_Data shown_.
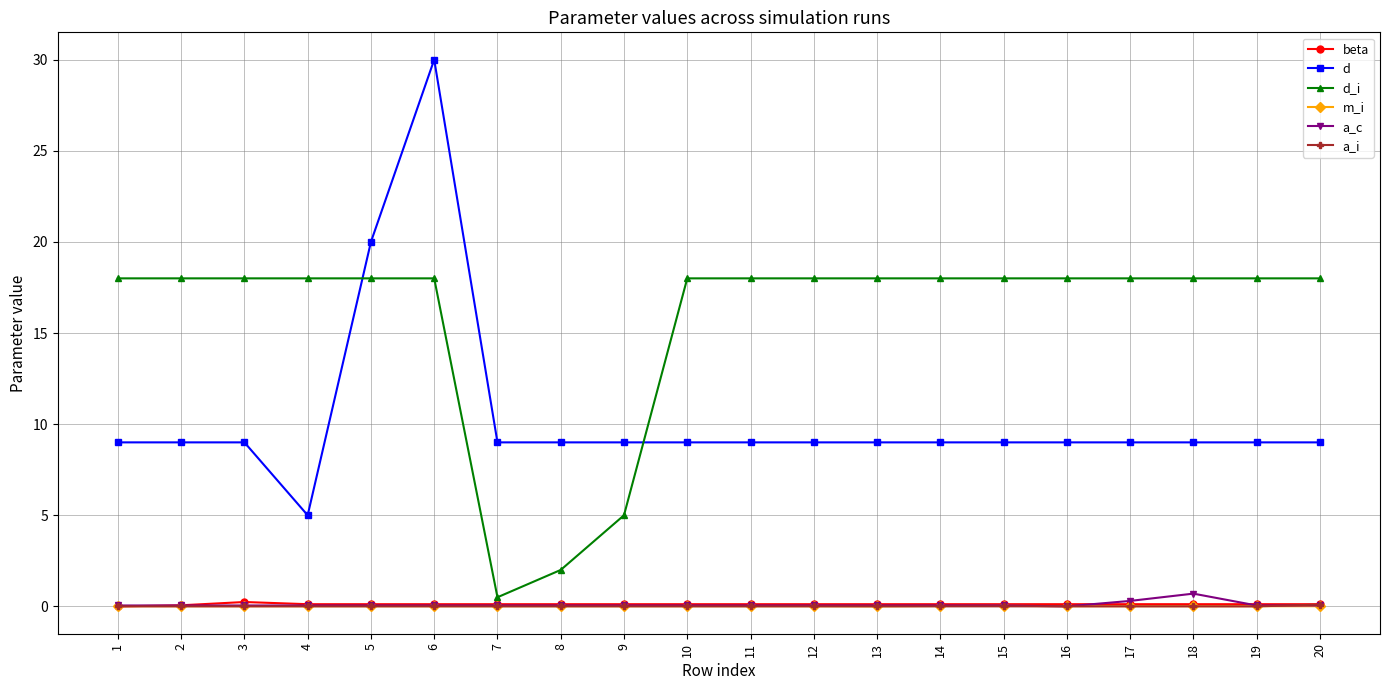

The a_c series shows 0.1 at 1. True or false?

True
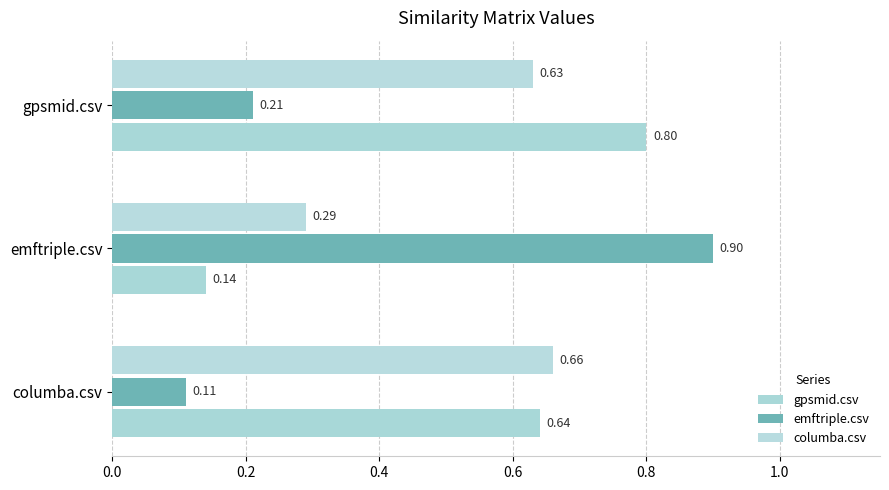

Count the number of data series in this chart.

3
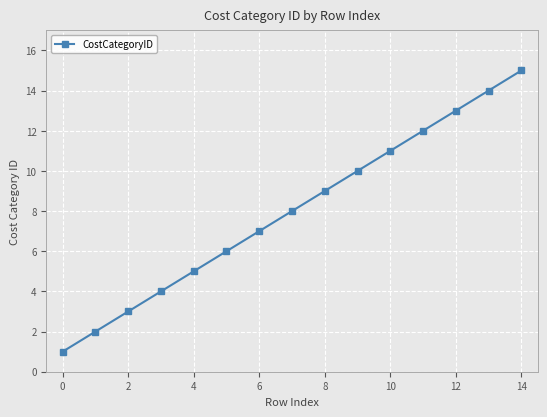

What is the difference between the maximum and minimum values?

14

_Task prompt_.
Copy out all of the items above word for word, leaving out the pictures.

_Answer section_.
The a_c series shows 0.1 at 1. True or false?

True

Count the number of data series in this chart.

3

What is the difference between the maximum and minimum values?

14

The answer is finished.